Process tuple contents on the fly

G

Gnarlodious

Say I have a tuple I want to expand assigning to variables:

tup = *func()
var = tup[0]
lst.append(tup[1])

Or could I do it in one line?

var, lst.append() = *func()

So I want to append one variable to a list on the fly, is it possible?

-- Gnarlie
http://gnarlodious.com
 
T

Tim Chase

Say I have a tuple I want to expand assigning to variables:

tup = *func()
var = tup[0]
lst.append(tup[1])

Or could I do it in one line?

var, lst.append() = *func()

So I want to append one variable to a list on the fly, is it
possible?

I stumbled across this atrocity[*], which if you chose to use it,
you'd deserve a kick in the pants:

lst.append("Value I don't care about and will overwrite")
var, lst[-1] = *func()

It's not quite one step, but at least the *assignment* is one step :)

-tkc


[*] my original discovery was

d = {}
for key, d[key] in (("this",18), ("that",17), ("other",38)):
print key
do_something(d)

but the same applies to a plain ol' assignment statement as to an
assignment in a "for" loop.
 
B

Barrett Lewis

d = {}
for key, d[key] in (("this",18), ("that",17), ("other",38)):
print key
do_something(d)

Why not use a dict comprehension?
d = {k:v for k,v in (("this",18), ("that",17), ("other",38))}

I feel this is more straightforward and easier to read. the results are the
same however.
 
P

Peter Otten

Tim said:
Say I have a tuple I want to expand assigning to variables:

tup = *func()
var = tup[0]
lst.append(tup[1])

Or could I do it in one line?

var, lst.append() = *func()

So I want to append one variable to a list on the fly, is it
possible?

I stumbled across this atrocity[*], which if you chose to use it,
you'd deserve a kick in the pants:

lst.append("Value I don't care about and will overwrite")
var, lst[-1] = *func()

It's not quite one step, but at least the *assignment* is one step :)

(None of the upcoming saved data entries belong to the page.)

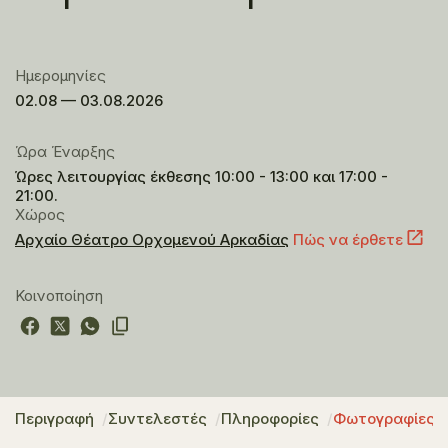
Ημερομηνίες
02.08 — 03.08.2026
Ώρα Έναρξης
Ώρες λειτουργίας έκθεσης 10:00 - 13:00 και 17:00 -
21:00.
Χώρος
Αρχαίο Θέατρο Ορχομενού Αρκαδίας
Πώς να έρθετε
Κοινοποίηση
Περιγραφή
Συντελεστές
Πληροφορίες
Φωτογραφίες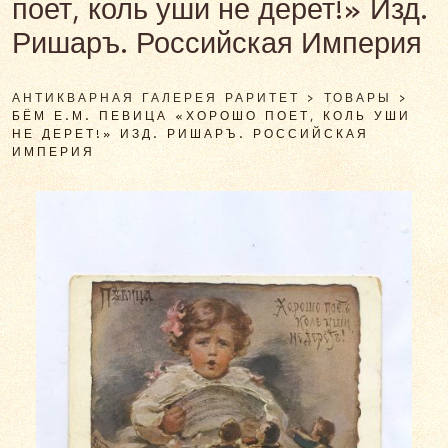
поет, коль уши не дерет!» Изд.
Ришаръ. Российская Империя
АНТИКВАРНАЯ ГАЛЕРЕЯ РАРИТЕТ
>
ТОВАРЫ
>
БЁМ Е.М. ПЕВИЦА «ХОРОШО ПОЕТ, КОЛЬ УШИ
НЕ ДЕРЕТ!» ИЗД. РИШАРЪ. РОССИЙСКАЯ
ИМПЕРИЯ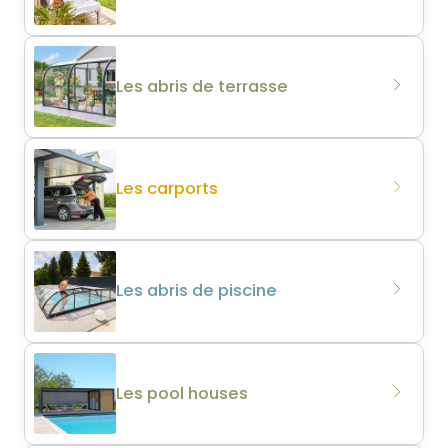
Les abris de terrasse
Les carports
Les abris de piscine
Les pool houses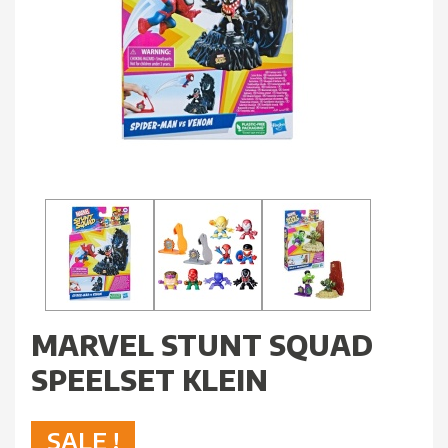
MARVEL STUNT SQUAD
SPEELSET KLEIN
SALE !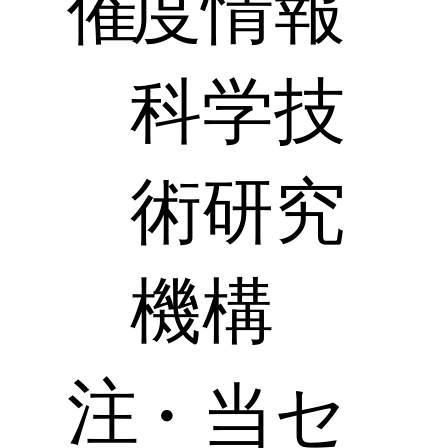
催
度情報
科学技
術研究
機構
注
・当セ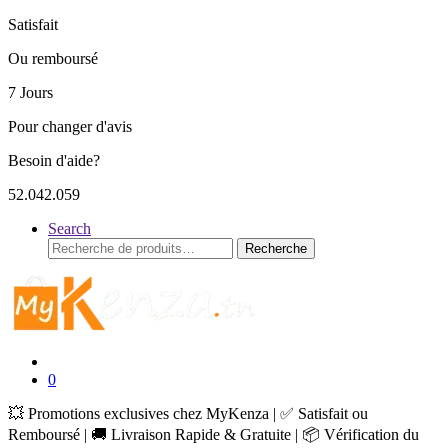
Satisfait
Ou remboursé
7 Jours
Pour changer d'avis
Besoin d'aide?
52.042.059
Search
Recherche
Recherche
pour :
0
💥 Promotions exclusives chez MyKenza | ✅ Satisfait ou
Remboursé | 🚚 Livraison Rapide & Gratuite | 📦 Vérification du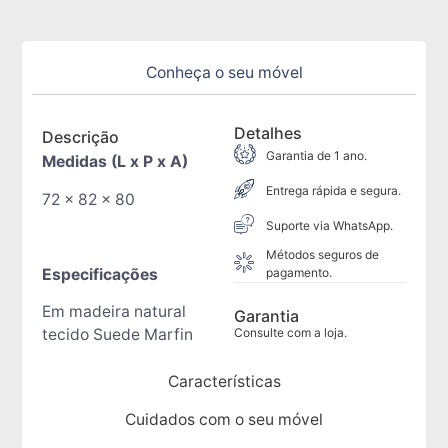
Conheça o seu móvel
Detalhes
Descrição
Garantia de 1 ano.
Medidas (L x P x A)
Entrega rápida e segura.
72 x 82 x 80
Suporte via WhatsApp.
Métodos seguros de
Especificações
pagamento.
Em madeira natural
Garantia
tecido Suede Marfin
Consulte com a loja.
Características
Cuidados com o seu móvel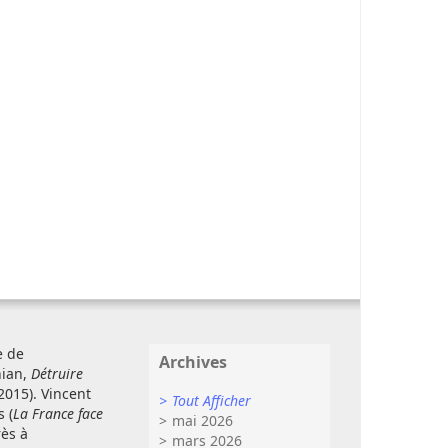
e de
Archives
nian,
Détruire
2015). Vincent
Tout Afficher
s (
La France face
mai 2026
rès à
mars 2026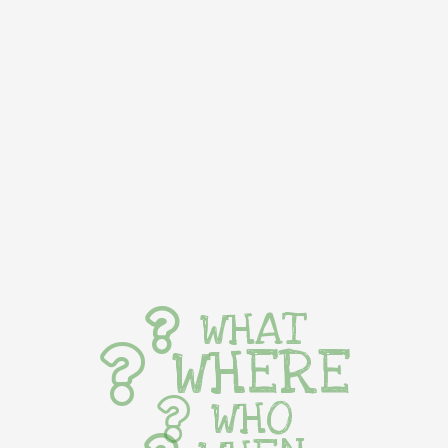
WHAT
WHERE
WHO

I think the star is on the wrong side.


So:
items = ["a", "b", "c"]
def f(result=(4, 5, 6)): return result ....
var, *items[len(items):] = f()
var 4
items
['a', 'b', 'c', 5, 6]
 
T

Tim Chase

d = {}
for key, d[key] in (("this",18), ("that",17), ("other",38)):
print key
do_something(d)

Why not use a dict comprehension?
d = {k:v for k,v in (("this",18), ("that",17), ("other",38))}

I feel this is more straightforward and easier to read. the results
are the same however.

In the particular case I did it in, I needed the incremental results
passed to a function, not just the final result. I don't think this
made it into the final code, rather it was expanded to be more
readable. But the discovery made me feel a disturbance in the
Pythonic force of the universe. :*)

-tkc
 
M

MRAB

d = {}
for key, d[key] in (("this",18), ("that",17), ("other",38)):
print key
do_something(d)


Why not use a dict comprehension?
d = {k:v for k,v in (("this",18), ("that",17), ("other",38))}

I feel this is more straightforward and easier to read. the results are
the same however.
Why use a dict comprehension? :)

d = dict((("this",18), ("that",17), ("other",38))}
 
T

Tobiah

Say I have a tuple I want to expand assigning to variables:

tup = *func()

What is the asterisk for? I assume it's a python 3
thing, because I get a syntax error, but I'm having
trouble Googling it.

Thanks,

Tobiah
 
M

Michael Torrie

What is the asterisk for? I assume it's a python 3
thing, because I get a syntax error, but I'm having
trouble Googling it.

No it's not. It's a tuple unpack operator. It's commonly used in this
context:

def func1(*args, **kwargs): #func1 can take variable args
# do stuff
func2( *args ) #unpack the variable args and pass them to func2
func3( *args )
func4( *args, **kwargs)

def func2( a, b, c):
d = a + b + c

def func3 ( *args ):
pass

def func4 ( *args, **kwargs):
pass

func1(1,2,3)
 
G

Gnarlodious

What is the asterisk for? I assume it's a python 3
Not Python 3, pseudocode. I should have said as such, sorry. Supposed to indicate an expanded tuple.